■ Prompt ■
In two sentences, summarize the passage below on illegal drugs.

■ Source passage ■
Saturday, March 12, 2005

Looking at illegal drugs

I have never spoken to anyone who claims not to have personal knowledge of someone with a substance abuse problem. More often than not it is someone in the family. This is an issue that touches every family, everywhere. Because those who become disfunctional as the result of a drug habit are considered black sheep, we don't refer to them in polite company. Embarrassment prevents me from mentioning my family member to you, or referring to your family member in conversation with you.

The War on Drugs is shadow boxing. If it were not, we would be cheering the combatants with the patriotism and enthusiasm displayed supporting the troops in Iraq. What more can be said about that?

Enter LEAP, Law Enforcement Against Prohibition.

■ Entries shown ■
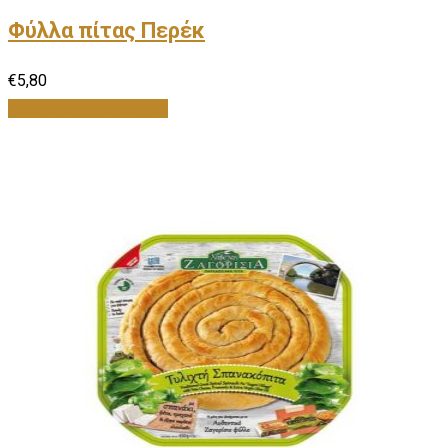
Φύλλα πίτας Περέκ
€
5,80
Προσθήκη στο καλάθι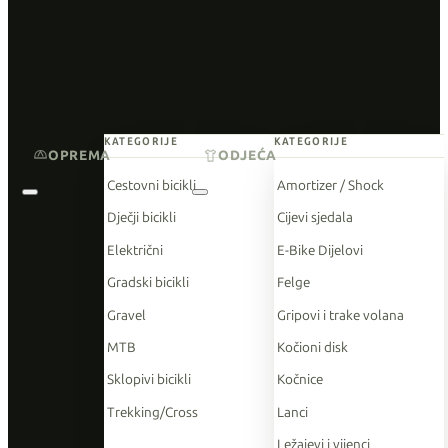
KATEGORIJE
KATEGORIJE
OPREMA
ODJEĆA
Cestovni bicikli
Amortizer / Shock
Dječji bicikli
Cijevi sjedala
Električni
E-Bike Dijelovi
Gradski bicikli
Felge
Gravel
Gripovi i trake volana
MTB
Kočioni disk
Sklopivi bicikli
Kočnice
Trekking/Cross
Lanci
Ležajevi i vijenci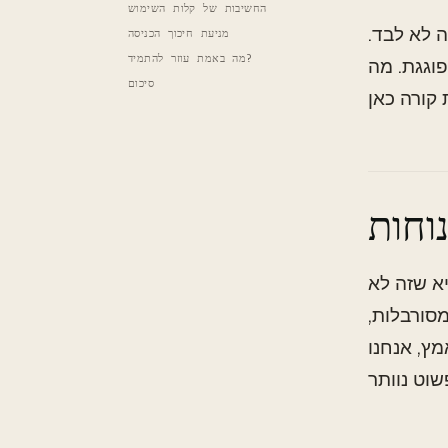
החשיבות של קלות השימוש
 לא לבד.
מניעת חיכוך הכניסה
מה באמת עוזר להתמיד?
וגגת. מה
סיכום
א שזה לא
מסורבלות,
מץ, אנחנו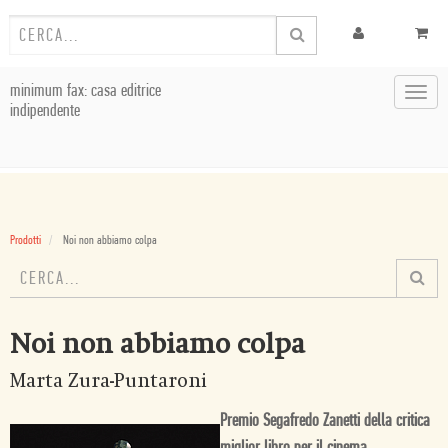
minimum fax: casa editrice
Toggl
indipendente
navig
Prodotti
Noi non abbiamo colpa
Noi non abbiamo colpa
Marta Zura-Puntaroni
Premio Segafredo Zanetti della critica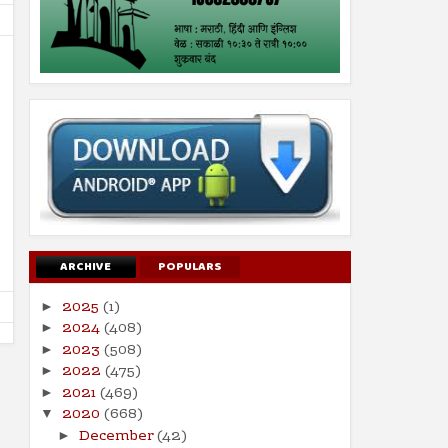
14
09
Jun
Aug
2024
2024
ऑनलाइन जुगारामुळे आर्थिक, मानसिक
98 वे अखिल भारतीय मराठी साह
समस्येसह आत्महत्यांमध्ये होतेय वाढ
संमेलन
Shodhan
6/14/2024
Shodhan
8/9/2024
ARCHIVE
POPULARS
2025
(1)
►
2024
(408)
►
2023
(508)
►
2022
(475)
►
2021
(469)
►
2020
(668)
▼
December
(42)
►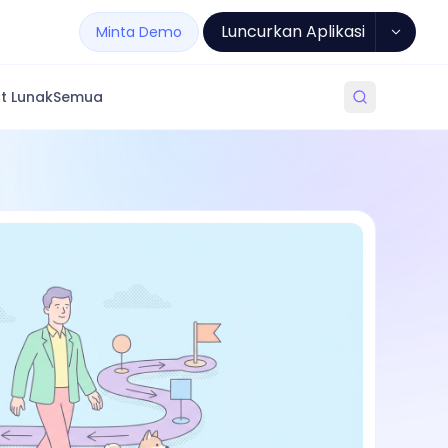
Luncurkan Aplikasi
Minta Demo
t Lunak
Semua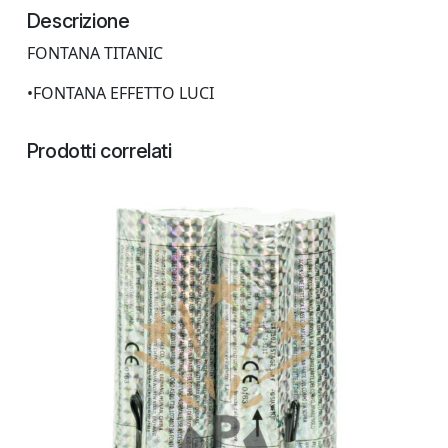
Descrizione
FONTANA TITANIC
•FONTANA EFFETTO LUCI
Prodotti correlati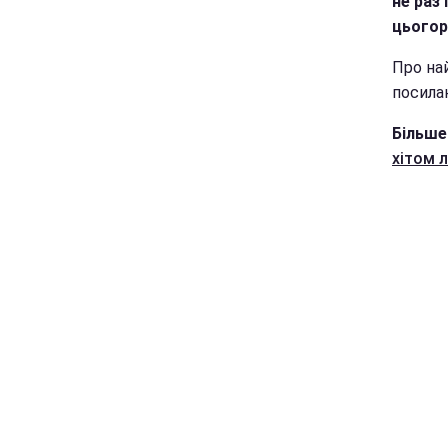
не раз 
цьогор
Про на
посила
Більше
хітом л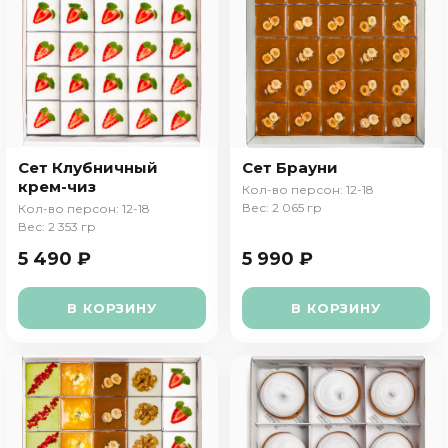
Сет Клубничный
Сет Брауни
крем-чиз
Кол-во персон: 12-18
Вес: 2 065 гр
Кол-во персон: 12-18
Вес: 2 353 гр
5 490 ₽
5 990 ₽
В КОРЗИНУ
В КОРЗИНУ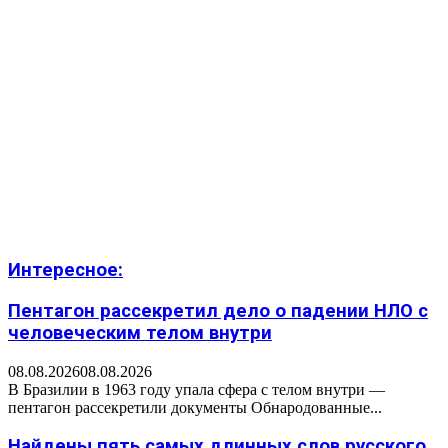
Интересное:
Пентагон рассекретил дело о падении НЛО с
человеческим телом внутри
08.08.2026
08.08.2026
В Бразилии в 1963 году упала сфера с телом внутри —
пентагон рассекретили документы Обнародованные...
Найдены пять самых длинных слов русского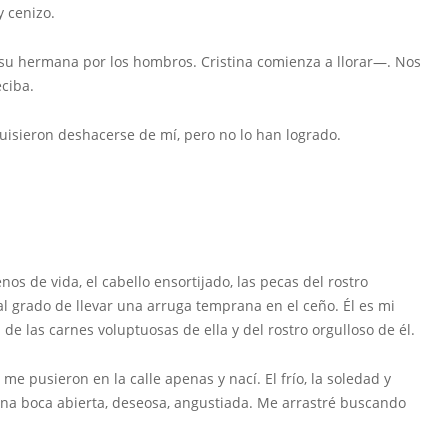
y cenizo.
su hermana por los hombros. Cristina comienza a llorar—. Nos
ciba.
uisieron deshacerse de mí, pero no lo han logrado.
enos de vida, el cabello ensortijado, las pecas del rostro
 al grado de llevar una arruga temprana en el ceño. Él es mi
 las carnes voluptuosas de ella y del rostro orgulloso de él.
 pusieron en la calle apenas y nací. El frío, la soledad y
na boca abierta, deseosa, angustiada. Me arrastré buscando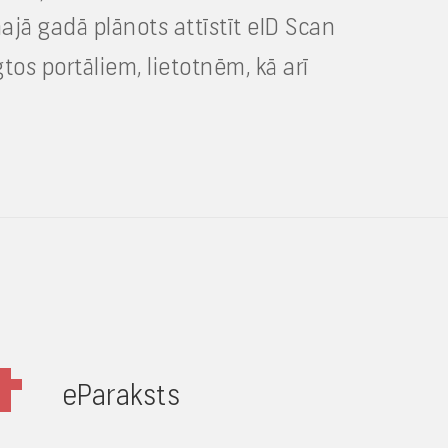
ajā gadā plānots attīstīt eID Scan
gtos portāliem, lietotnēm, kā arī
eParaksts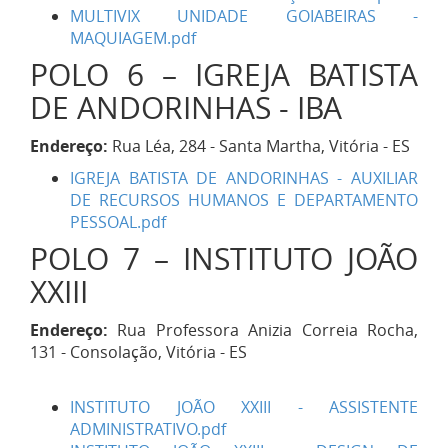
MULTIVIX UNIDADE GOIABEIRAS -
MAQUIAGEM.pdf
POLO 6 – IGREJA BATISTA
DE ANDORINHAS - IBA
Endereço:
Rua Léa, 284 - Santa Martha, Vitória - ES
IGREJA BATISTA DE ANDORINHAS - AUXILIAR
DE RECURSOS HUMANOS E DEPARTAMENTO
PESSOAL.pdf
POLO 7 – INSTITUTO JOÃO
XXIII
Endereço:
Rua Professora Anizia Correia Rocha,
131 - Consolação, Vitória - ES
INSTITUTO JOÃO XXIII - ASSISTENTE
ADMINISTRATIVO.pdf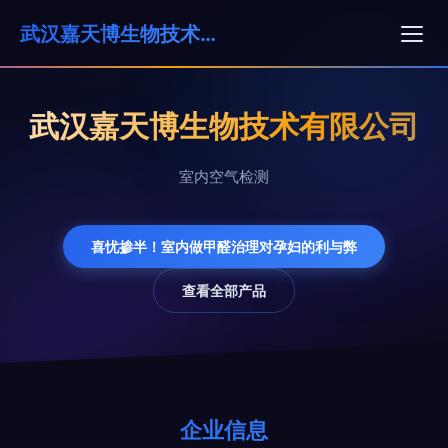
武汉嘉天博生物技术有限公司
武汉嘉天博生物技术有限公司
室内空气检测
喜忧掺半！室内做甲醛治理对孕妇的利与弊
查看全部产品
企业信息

■ Result of the exercise ■
Everyone the writer has spoken with knows someone with a substance abuse problem, often a family member, but embarrassment keeps such people from being mentioned in polite company. The writer calls the War on Drugs shadow boxing and then introduces LEAP, Law Enforcement Against Prohibition.